MGMT is alwasy responsible for the performance of the company. Anything else is an excuse.

<1) Trying to make Netscape get too big too fast. Many aspects here, and its much more than simply hiring too fast and letting expenses get out of control. Netscape stretched itself too thin while trying to build a very wide-range of products. While focusing on becoming "the next Microsoft," they lost focus>

They did let expenses get out of control. They also failed to execute on the whole product approach efficiently. They should have bundled their partner's other products on a cash neutral basis, thereby delivering a whole product to the market without draining resources. This is exactly what MSFT does. When economies of scale ramp up, the partners are then carved out.

<2) "To Hell with the client and consumer markets, we're gonna be an enterprise server company!" Unfortunately, it was the client that put Netscape on the map. Microsoft's "Free IE" notwithstanding--Netscape virtually abandoned their client, and as a result, quickly lost marketshare.>

By far thier biggest mistake. The borwser should have always been free. With the momentum they had they could have stayed ahead of MSFT much longer. wiht the increased site revenue and traffic, they could have offered cross marketing incentives in the same fashion that MSFT did, and would have had much more strength on the server side. Instead they tried to please the sell side of the street with short term earnings instead of burning capital in order to gain unassailable market share.

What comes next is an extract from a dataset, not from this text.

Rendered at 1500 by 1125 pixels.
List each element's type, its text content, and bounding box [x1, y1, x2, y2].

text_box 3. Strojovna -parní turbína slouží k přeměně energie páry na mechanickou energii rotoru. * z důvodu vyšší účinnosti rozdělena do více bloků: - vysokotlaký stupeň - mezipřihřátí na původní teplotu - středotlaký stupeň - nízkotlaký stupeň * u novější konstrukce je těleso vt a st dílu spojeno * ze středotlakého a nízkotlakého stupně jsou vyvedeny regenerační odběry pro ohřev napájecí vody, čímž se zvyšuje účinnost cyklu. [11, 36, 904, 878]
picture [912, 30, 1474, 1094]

<3) To go with numbers 1 and 2, we have Netscape's lack of a definitive strategy. First its client, then server, then messaging/groupware, then tools, then Java, back to server, exploiting their website, client again with no Java, E-commerce...???>

See my first response.

<4) Antagonizing Microsoft. Barksdale let Netscape have a deathwish from a beginning, by effectively saying things like: "We're gonna put Microsoft out of business. Our browser is going to be the new computing platform, rendering Microsoft Windows irrelevant. Etc., etc., etc." What purpose did all the trash-talking serve except to rally the troops in Redmond?>

Barksdale tried to get publicity for free, which he did. MSFT would have went after him anyway, so this was justified.